◆ The data
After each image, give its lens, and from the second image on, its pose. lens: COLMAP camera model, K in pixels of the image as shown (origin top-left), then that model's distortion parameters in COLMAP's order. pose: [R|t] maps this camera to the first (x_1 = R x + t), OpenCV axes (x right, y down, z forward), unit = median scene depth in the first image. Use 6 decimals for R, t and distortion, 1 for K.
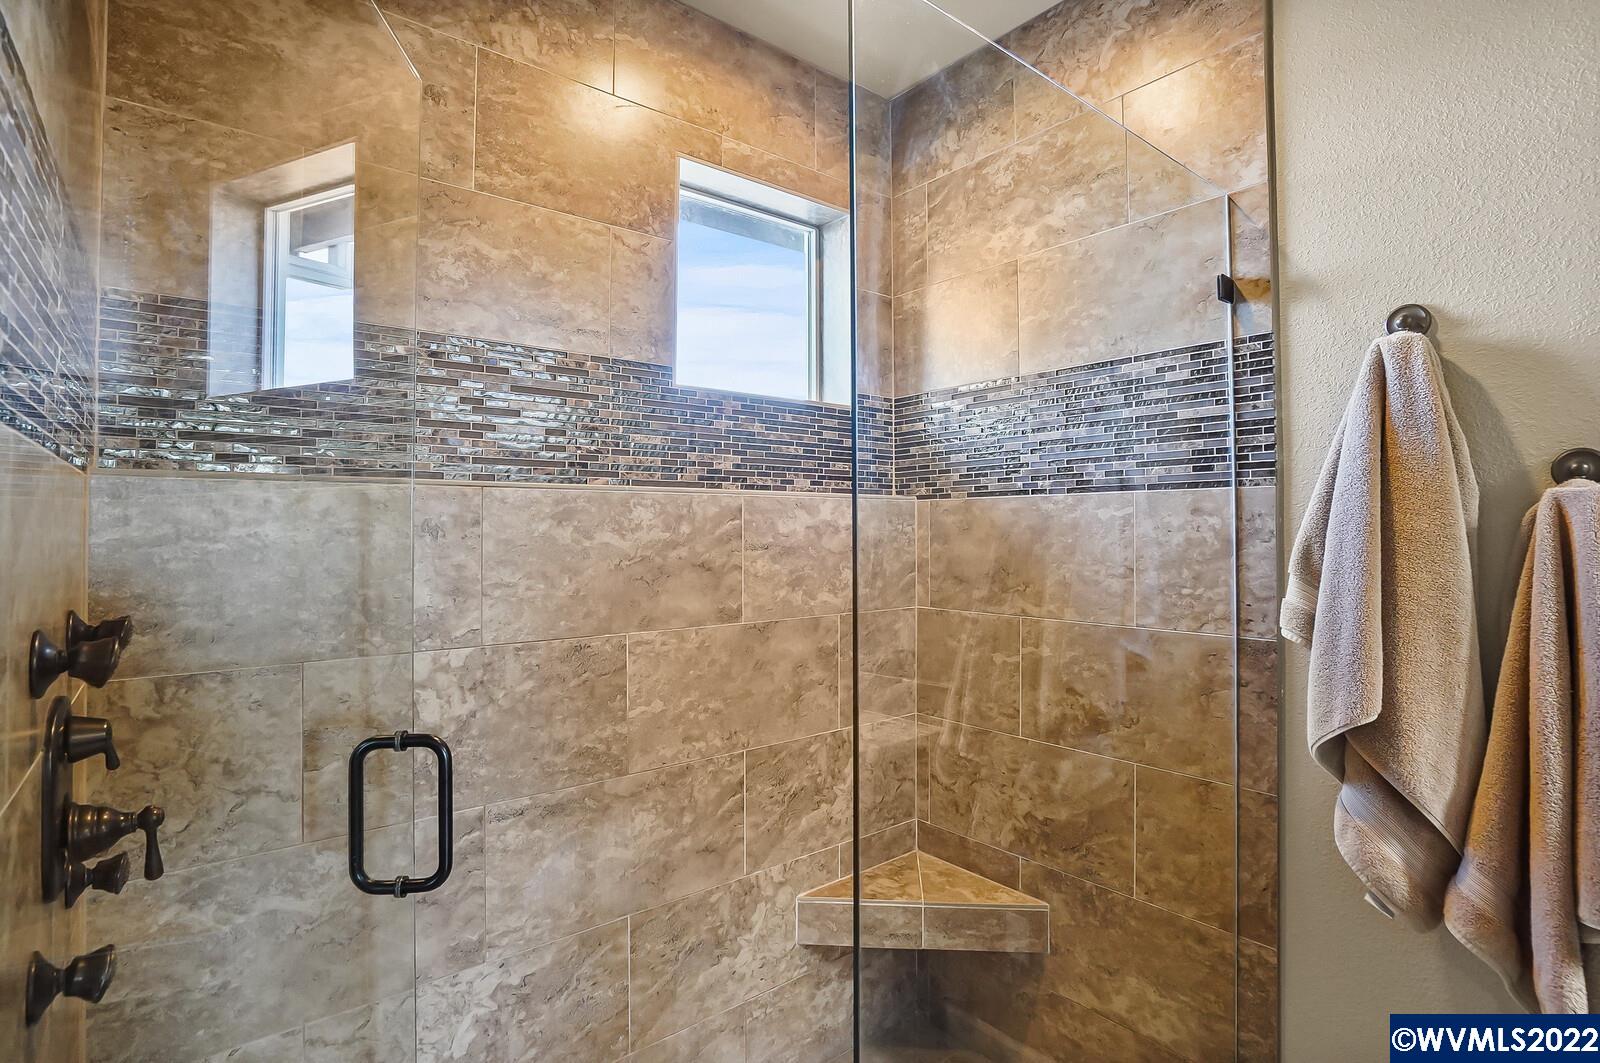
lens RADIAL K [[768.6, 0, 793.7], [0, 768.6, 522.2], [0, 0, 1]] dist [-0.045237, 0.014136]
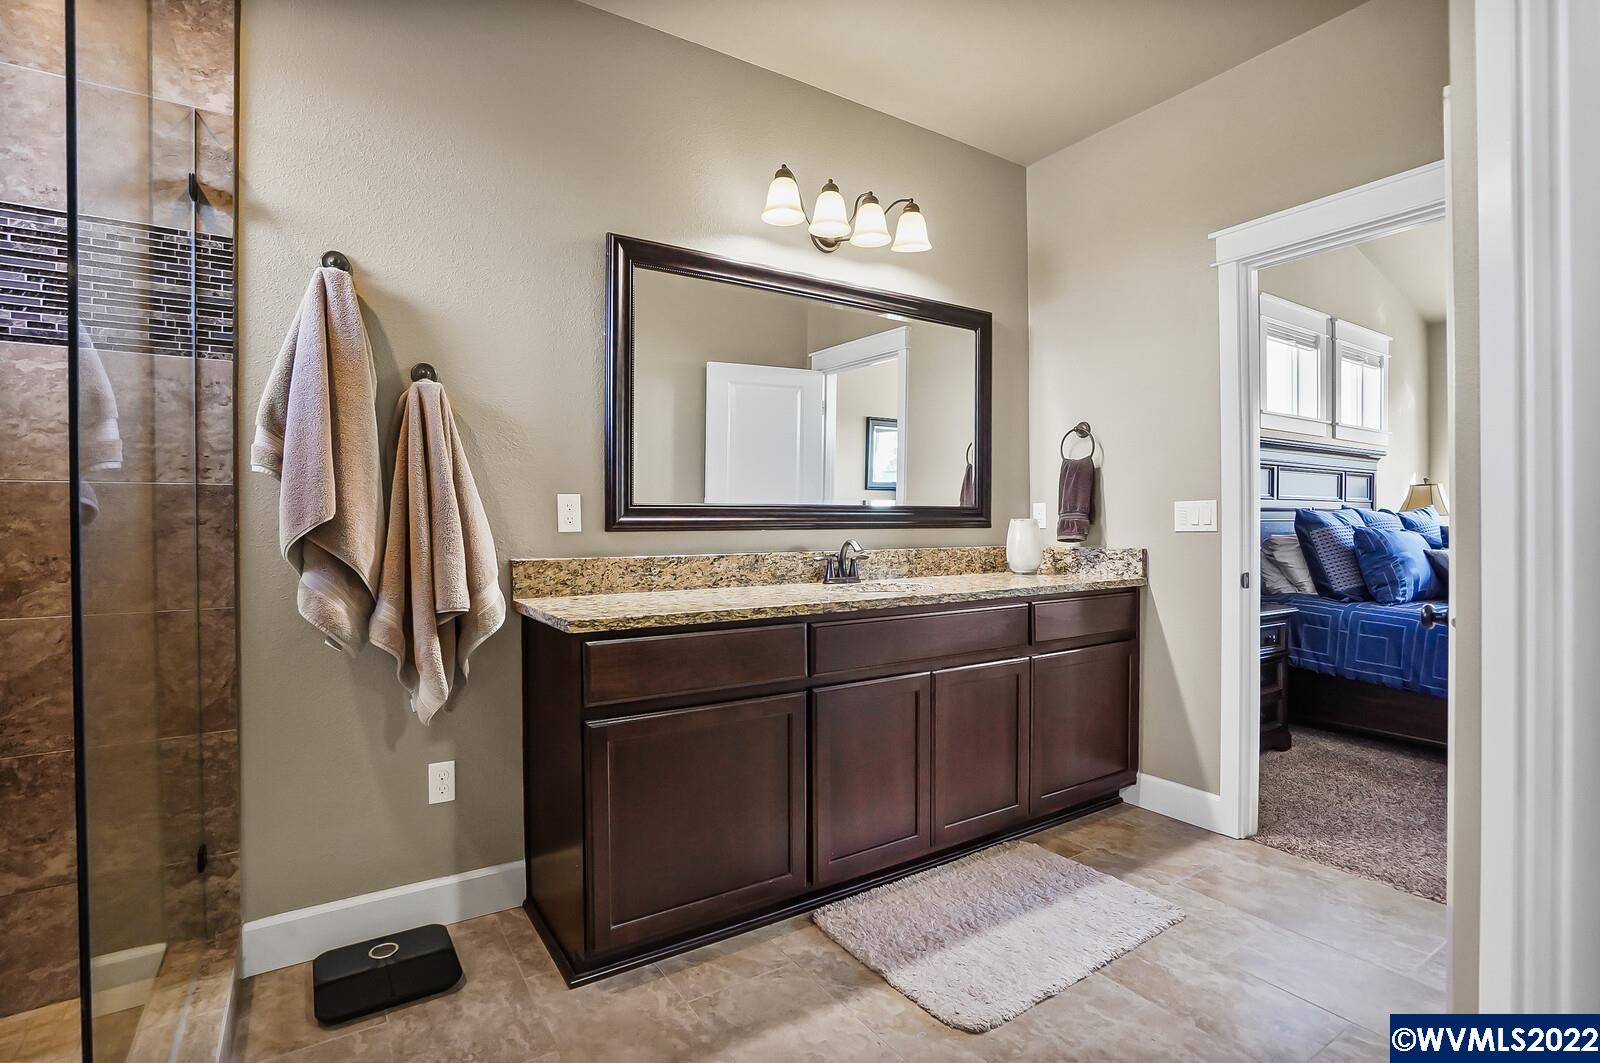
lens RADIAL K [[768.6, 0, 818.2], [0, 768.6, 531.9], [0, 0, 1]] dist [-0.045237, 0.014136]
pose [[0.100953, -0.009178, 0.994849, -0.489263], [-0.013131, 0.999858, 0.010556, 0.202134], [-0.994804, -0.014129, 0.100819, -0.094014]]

◆ Brief
Reproduce the material above with every "image" switched to "photo" and everything else unchanged. Omit the pictures from your answer.

◆ Problem solution
After each photo, give its lens, and from the second photo on, its pose. lens: COLMAP camera model, K in pixels of the photo as shown (origin top-left), then that model's distortion parameters in COLMAP's order. pose: [R|t] maps this camera to the first (x_1 = R x + t), OpenCV axes (x right, y down, z forward), unit = median scene depth in the first photo. Use 6 decimals for R, t and distortion, 1 for K.
lens RADIAL K [[768.6, 0, 793.7], [0, 768.6, 522.2], [0, 0, 1]] dist [-0.045237, 0.014136]
lens RADIAL K [[768.6, 0, 818.2], [0, 768.6, 531.9], [0, 0, 1]] dist [-0.045237, 0.014136]
pose [[0.100953, -0.009178, 0.994849, -0.489263], [-0.013131, 0.999858, 0.010556, 0.202134], [-0.994804, -0.014129, 0.100819, -0.094014]]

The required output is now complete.